→ **KUTIPAN SUMBER**
BUBARKAN BNPT !!! PEMBOROSAN ANGGARAN, TEBAR TEROR KE MASYARAKAT
( Oleh Faisal Sallatalohy )
Kembali berulah, BNPT mendesak seluruh masjid diambil alih, dikendalikan dan dikontrol pemerintah. Upaya ini diperlukan untuk mengantisipasi, mencegah dan meminimalisir ekstrimisme, radikalisme dan tindak teror di Indonesia.
Lewat usulan ini, BNPT telah menggiring opini dan menuduh Masjid sebagai sarang teroris yg perlu diawasi secara ketat.
Tentu saja usulan ini melampui batas kewajaran. BNPT terkesan kurang ajar. Asumsi masjid sebagai sarang teroris, sama halnya juga menuduh Islam adalah agama yg mengajarkan, membolehkan tindakan teror.
Sungguh sangat keterlaluan dan melecehkan. Melanggara konstitusi UUD 1945 pasal 29 ayat (1) dan (2): “Negara berdasarkan Ketuhanan yang maha Esa. Negara menjamin kemerdekaan tiap-tiap penduduk memeluk agamanya masing-masing dan beribadah menurut kepercayaan dan keyakinannya itu”.

→ **PERMINTAAN 1**
Salin dengan tepat bagian kutipan sumber tentang usulan BNPT, mulai dari kata-kata yang memuat "BUBARKAN BNPT !!!" dan berhenti setelah "diawasi secara ketat.".
→ **PERMINTAAN 2**
Tulis ulang seluruh baris pada informasi sumber dengan mengganti setiap "在籍" menjadi "常駐" tanpa mengubah hal lain. Jangan sertakan gambar dalam jawaban.

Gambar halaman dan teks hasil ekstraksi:
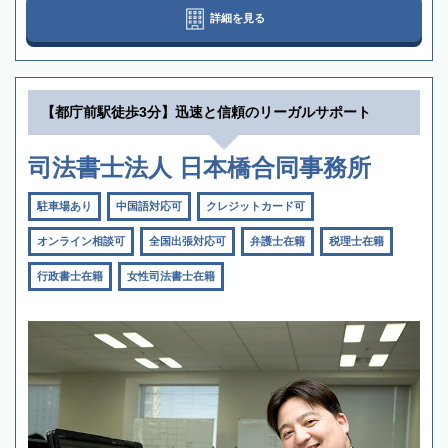
詳細を見る
【都庁前駅徒歩3分】迅速と信頼のリーガルサポート
司法書士法人 日本橋合同事務所
駐車場あり
中国語対応可
クレジットカード可
オンライン相談可
全国出張対応可
弁護士在籍
税理士在籍
行政書士在籍
女性司法書士在籍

→ **KOTAK JAWABAN 1**
BUBARKAN BNPT !!! PEMBOROSAN ANGGARAN, TEBAR TEROR KE MASYARAKAT
( Oleh Faisal Sallatalohy )
Kembali berulah, BNPT mendesak seluruh masjid diambil alih, dikendalikan dan dikontrol pemerintah. Upaya ini diperlukan untuk mengantisipasi, mencegah dan meminimalisir ekstrimisme, radikalisme dan tindak teror di Indonesia.
Lewat usulan ini, BNPT telah menggiring opini dan menuduh Masjid sebagai sarang teroris yg perlu diawasi secara ketat.

→ **KOTAK JAWABAN 2**
詳細を見る
【都庁前駅徒歩3分】迅速と信頼のリーガルサポート
司法書士法人 日本橋合同事務所
駐車場あり
中国語対応可
クレジットカード可
オンライン相談可
全国出張対応可
弁護士常駐
税理士常駐
行政書士常駐
女性司法書士常駐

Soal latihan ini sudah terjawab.